(Saved entries)
== == ==
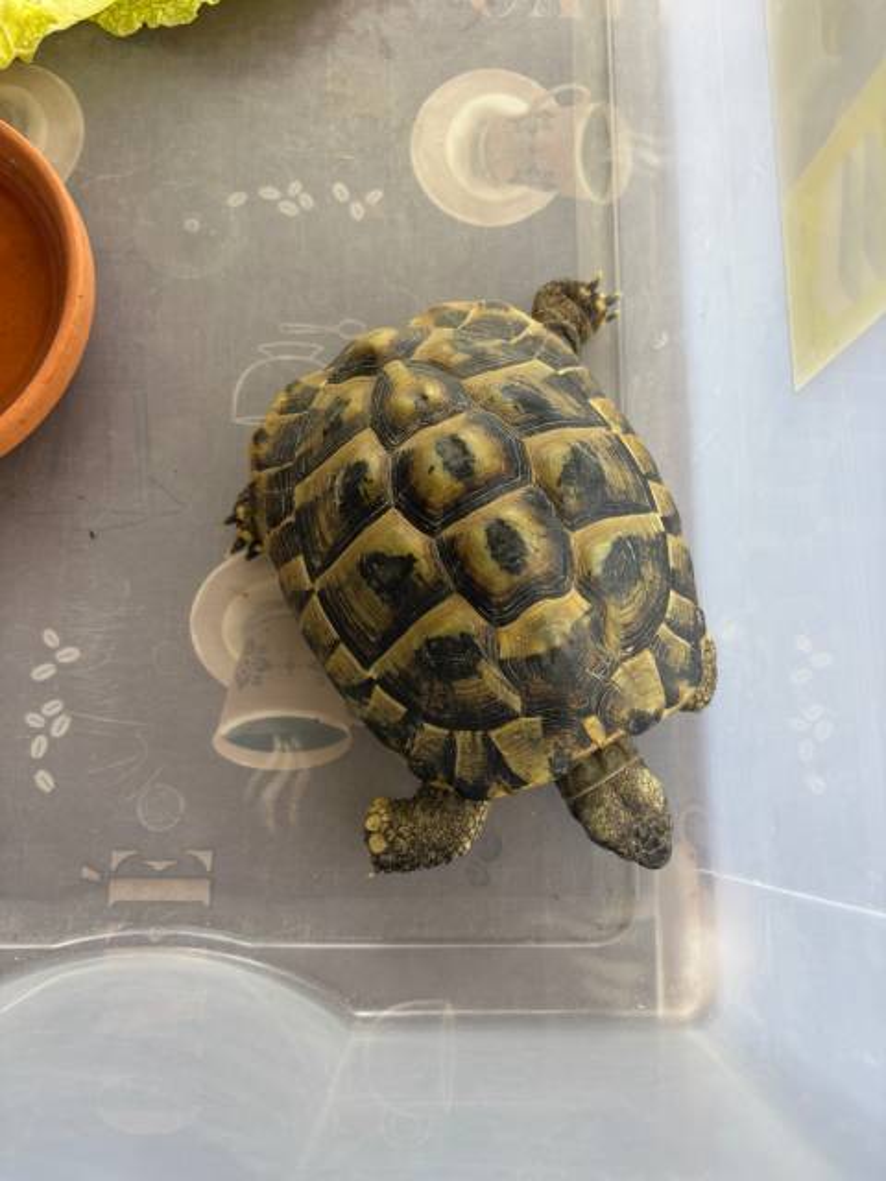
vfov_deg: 67.3
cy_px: 590
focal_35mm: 26
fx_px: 887
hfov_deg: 53.1
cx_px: 443
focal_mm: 5.96
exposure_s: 1/267
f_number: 1.6
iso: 50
== == ==
YOUR ASSIGNMENT: Nothing in the entries above should change when they are printed again, except that the pictures are dropped.

OUTPUT:
vfov_deg: 67.3
cy_px: 590
focal_35mm: 26
fx_px: 887
hfov_deg: 53.1
cx_px: 443
focal_mm: 5.96
exposure_s: 1/267
f_number: 1.6
iso: 50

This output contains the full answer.